The AutoNoM project, funded by the German Federal Ministry of Education and Research under grant 01IS19015A, ran from 1 September 2019 to 31 December 2022 and was carried out by a consortium of five partners. The consortium leader, atlan‑tec Systems GmbH, developed the data‑curation framework in line with the VDE/VDI 3714 guideline, while proCtec GmbH supplied process‑control interfaces and data acquisition hardware. Axon Machine Vision GmbH & Co. KG provided the optical measurement system for areal‑weight determination, and BNP Brinkmann GmbH & Co. KG served as the industrial application partner, offering production data and operational expertise. The research arm was the Institute for Textile Technology (ITA) at RWTH Aachen University, which performed the machine‑learning modelling and validation. Together, the partners defined the data requirements, built a single‑source‑of‑truth data lake, and implemented a dashboard for real‑time monitoring and historical analysis.
Technically, AutoNoM achieved the first global automation of production‑and‑quality data integration for nonwoven fabrics. The project introduced an automated data‑curation pipeline that removes duplicate records while accounting for measurement uncertainty, eliminates temporal dependencies through de‑biasing, and applies plausibility and redundancy filters. This ensures that only causally consistent, high‑quality data feed the machine‑learning models, thereby markedly improving robustness against over‑fitting and poor data quality. The curated data were used to train a soft‑sensor predictor that estimates the uniformity of areal weight in real time. The resulting set‑point system, demonstrated as a proof‑of‑concept, can be evolved into a fully autonomous real‑time optimisation (RTO) platform once additional safety measures per VDE/VDI 3714 are incorporated.
An economic‑technical optimisation model was also developed, linking production‑cost data with quality outcomes to identify the minimal‑cost operating envelope that satisfies the required areal‑weight tolerance.
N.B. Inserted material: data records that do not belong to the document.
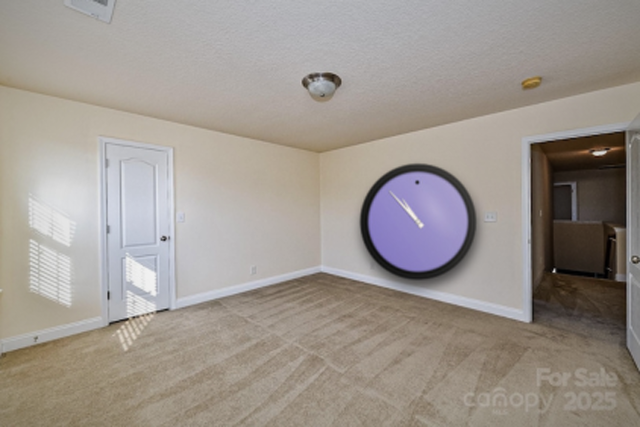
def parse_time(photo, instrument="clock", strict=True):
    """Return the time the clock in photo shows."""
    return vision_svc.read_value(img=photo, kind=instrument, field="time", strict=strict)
10:53
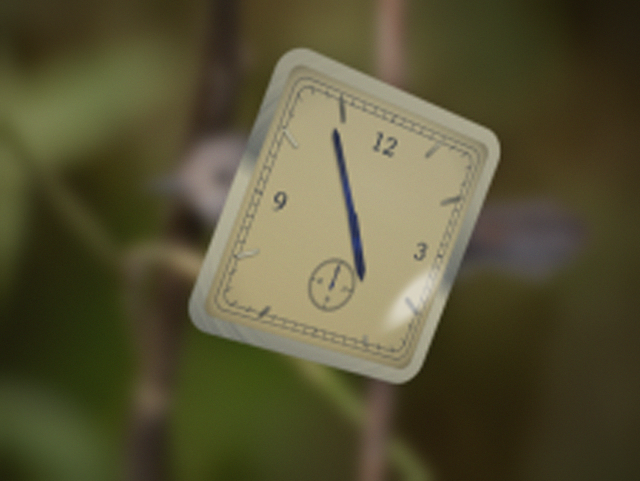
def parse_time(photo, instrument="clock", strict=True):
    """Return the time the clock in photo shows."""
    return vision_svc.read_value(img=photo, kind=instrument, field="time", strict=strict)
4:54
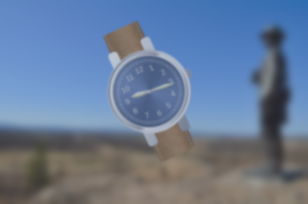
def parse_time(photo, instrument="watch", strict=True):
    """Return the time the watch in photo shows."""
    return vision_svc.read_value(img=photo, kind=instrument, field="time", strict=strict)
9:16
The model was iteratively refined in collaboration with BNP Brinkmann’s technologists and machine operators, ensuring that the optimisation aligns with practical constraints. The optical measurement system, integrated into the production line, provides high‑resolution areal‑weight data that feed both the soft‑sensor and the optimisation model, closing the loop between measurement, prediction, and control.
The AutoNoM demonstrator, built on the curated data and the soft‑sensor, achieved a significant reduction in areal‑weight variability, which in the industry typically fluctuates by 5–10 %. While the report does not specify the exact percentage reduction, the system’s ability to maintain consistent set‑points under varying raw‑material and environmental conditions demonstrates its practical value. The methodology is generic and can be transferred to other fibre‑based products such as woven fabrics, knitted textiles, paper, glass, and films, with initial discussions already underway with potential adopters in those sectors.
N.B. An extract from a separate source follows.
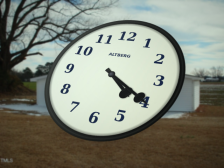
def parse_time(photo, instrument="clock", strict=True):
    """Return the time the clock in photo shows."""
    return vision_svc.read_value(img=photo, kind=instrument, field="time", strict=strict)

In summary, AutoNoM delivered a comprehensive, end‑to‑end solution that combines automated data curation, real‑time soft‑sensor prediction, and economic optimisation for the nonwoven fabric industry. The collaboration between industry partners, a machine‑vision specialist, a process‑control provider, and an academic research institute enabled the integration of cutting‑edge machine‑learning techniques into a production environment, paving the way for broader adoption of data‑driven manufacturing across the textile and related sectors.